Several research teams have created their own foundation models for pathology. Microsoft’s Prov-GigaPath, for example, was trained on 1.38 billion image tiles from >171,000 slides collected from 28 cancer centers across the United States to perform tasks like cancer subtyping and pathomics. Using real-world data and a two-stage self-supervised learning process, it achieves state-of-the-art performance on 25 of 26 benchmark tasks across cancer subtyping, mutation prediction. For instance, in EGFR mutation prediction on TCGA dataset Prov-GigaPath demonstrated +23.5% AUROC and +66.4% AUPRC vs. next-best model REMEDIS.

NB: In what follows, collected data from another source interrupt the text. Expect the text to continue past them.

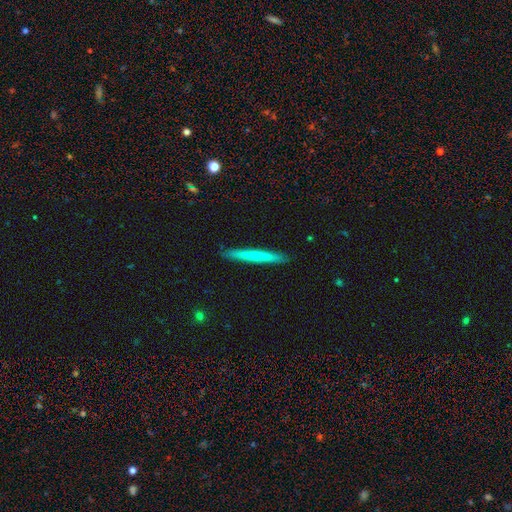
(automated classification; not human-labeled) Smooth or featured?
  - smooth: 53% *
  - featured or disk: 41%
  - star or artifact: 6%
How rounded?
  - cigar-shaped: 96% *
  - in between: 3%
  - round: 1%
Merging?
  - none: 90% *
  - minor disturbance: 7%
  - major disturbance: 1%
  - merger: 1%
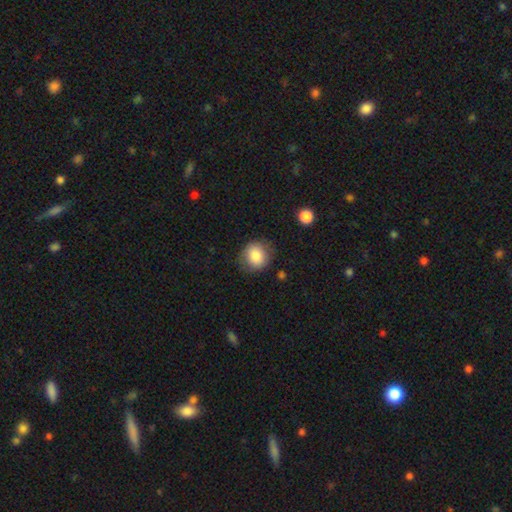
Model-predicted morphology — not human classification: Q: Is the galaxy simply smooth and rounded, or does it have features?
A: smooth — 83%.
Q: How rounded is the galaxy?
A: round — 83%.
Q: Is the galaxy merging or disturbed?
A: none — 78%.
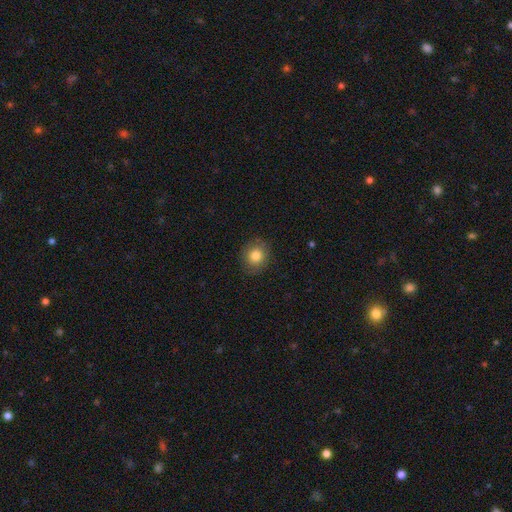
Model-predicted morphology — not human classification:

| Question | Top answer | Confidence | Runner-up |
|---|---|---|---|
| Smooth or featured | smooth | 82% | star or artifact (10%) |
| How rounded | round | 79% | in between (20%) |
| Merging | none | 87% | minor disturbance (9%) |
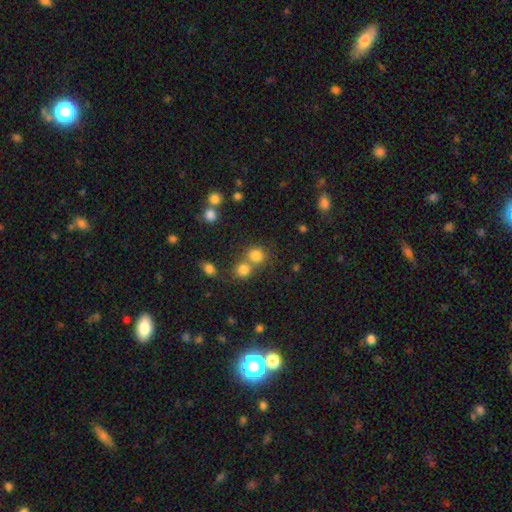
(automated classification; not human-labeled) smooth-or-featured: smooth: 80% | star or artifact: 14% | featured or disk: 7%
  how-rounded: round: 83% | in between: 16% | cigar-shaped: 1%
  merging: none: 52% | merger: 36% | minor disturbance: 8% | major disturbance: 4%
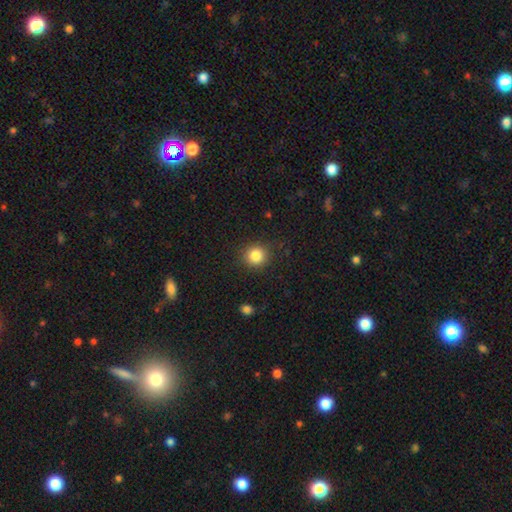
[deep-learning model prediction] A smooth galaxy with no disk features (85%) that is round (89%). Merging: none (88%).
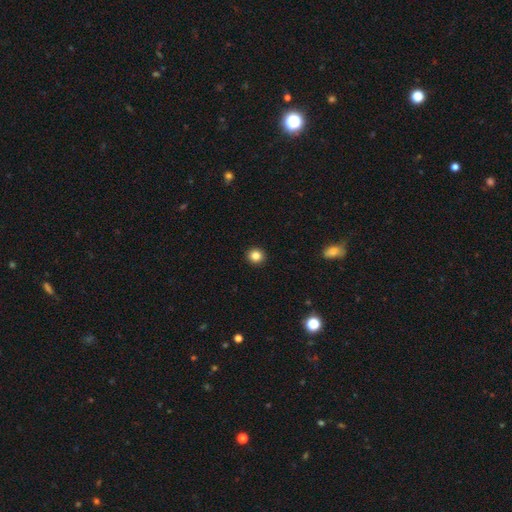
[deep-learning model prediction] Smooth or featured?
  - smooth: 85% *
  - star or artifact: 11%
  - featured or disk: 5%
How rounded?
  - round: 90% *
  - in between: 9%
  - cigar-shaped: 1%
Merging?
  - none: 93% *
  - minor disturbance: 4%
  - major disturbance: 1%
  - merger: 1%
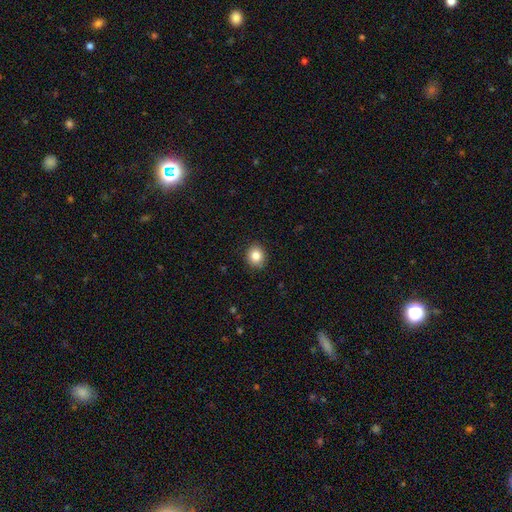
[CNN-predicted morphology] This appears to be a smooth galaxy with no disk features (84%) that is round (77%). Merging: none (89%).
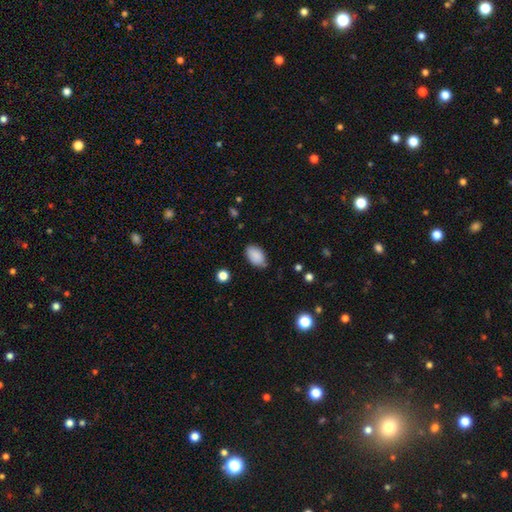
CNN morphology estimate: Smooth or featured: smooth — 89% (star or artifact — 7%)
How rounded: in between — 91% (round — 7%)
Merging: none — 79% (minor disturbance — 16%)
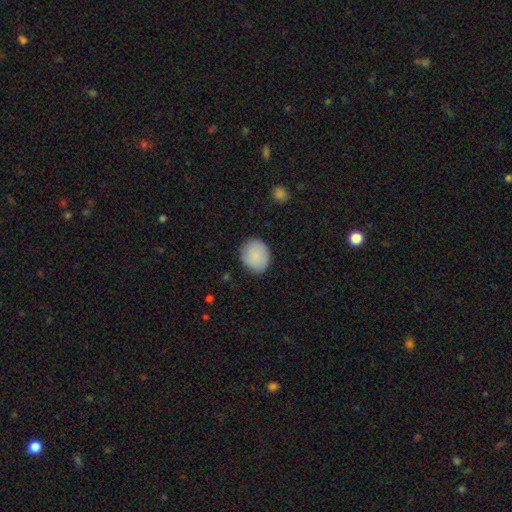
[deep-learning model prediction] This appears to be a smooth galaxy with no disk features (85%) that is round (64%). Merging: none (82%).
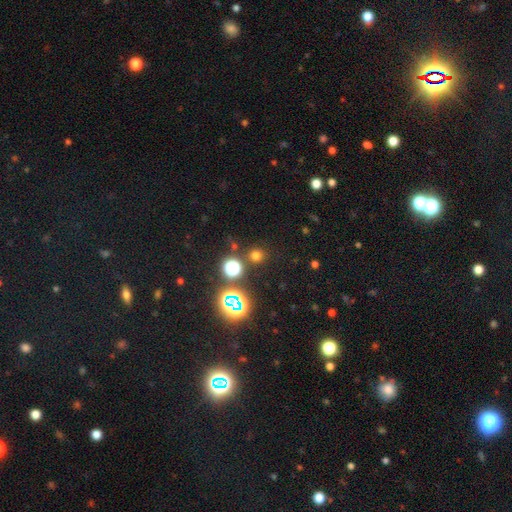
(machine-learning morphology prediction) Smooth or featured: smooth — 65% (star or artifact — 29%)
How rounded: round — 91% (in between — 8%)
Merging: none — 86% (minor disturbance — 7%)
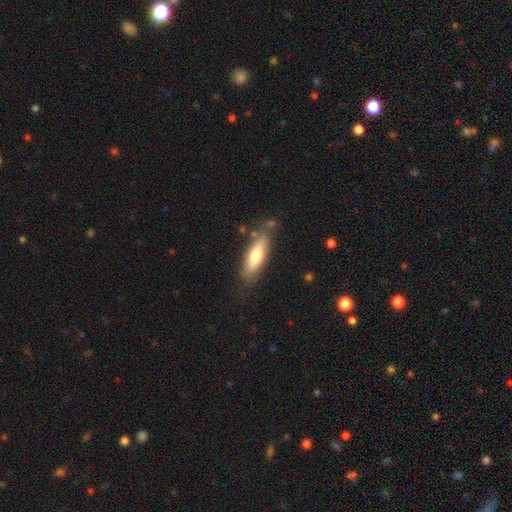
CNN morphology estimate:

Alternative tool mSTAR (Multimodal Self-taught Pretraining), released in July 2024 by computer scientist Hao Chen and his team at the Hong Kong University of Science and Technology, is the first pathology foundation model to integrate three modalities—pathology slides, pathology reports, and gene expression data. It leverages >26,000 slide-level multimodal pairs from >10,000 patients across 32 cancer types (over 116 million pathological patches) to identify metastases, subtype cancers and perform other tasks. Similarly to PathChat, Chen’s group developed their own AI-chatbot - SmartPath, now in hospital trials in China, where it is being tested against pathologists in diagnosing breast, lung, and colon cancers.
All that being said, French-based Bioptimus decided to think bigger and in May 2025 they released H-Optimus-1, the largest open-source pathology foundation model. It is a 1.1-billion-parameter Vision Transformer trained self-supervised on >500,000 whole slides spanning 50 organs and ~800,000 patients from 4,000 clinics. Compared with its predecessor H-Optimus-0, it raises average AUROC—a score that tells how well a classifier separates true-positives from false-positives (1.0 = perfect, 0.5 = chance)—on nine mutation-and-biomarker tasks from 0.835 to 0.856 and nudges the HEST gene-expression correlation from 0.413 to 0.422. The model’s embeddings support tumour detection, metastasis screening, mutation prediction (e.g., KRAS, BRAF, MSI) and survival modelling, and can be fine-tuned for laboratory-specific workflows.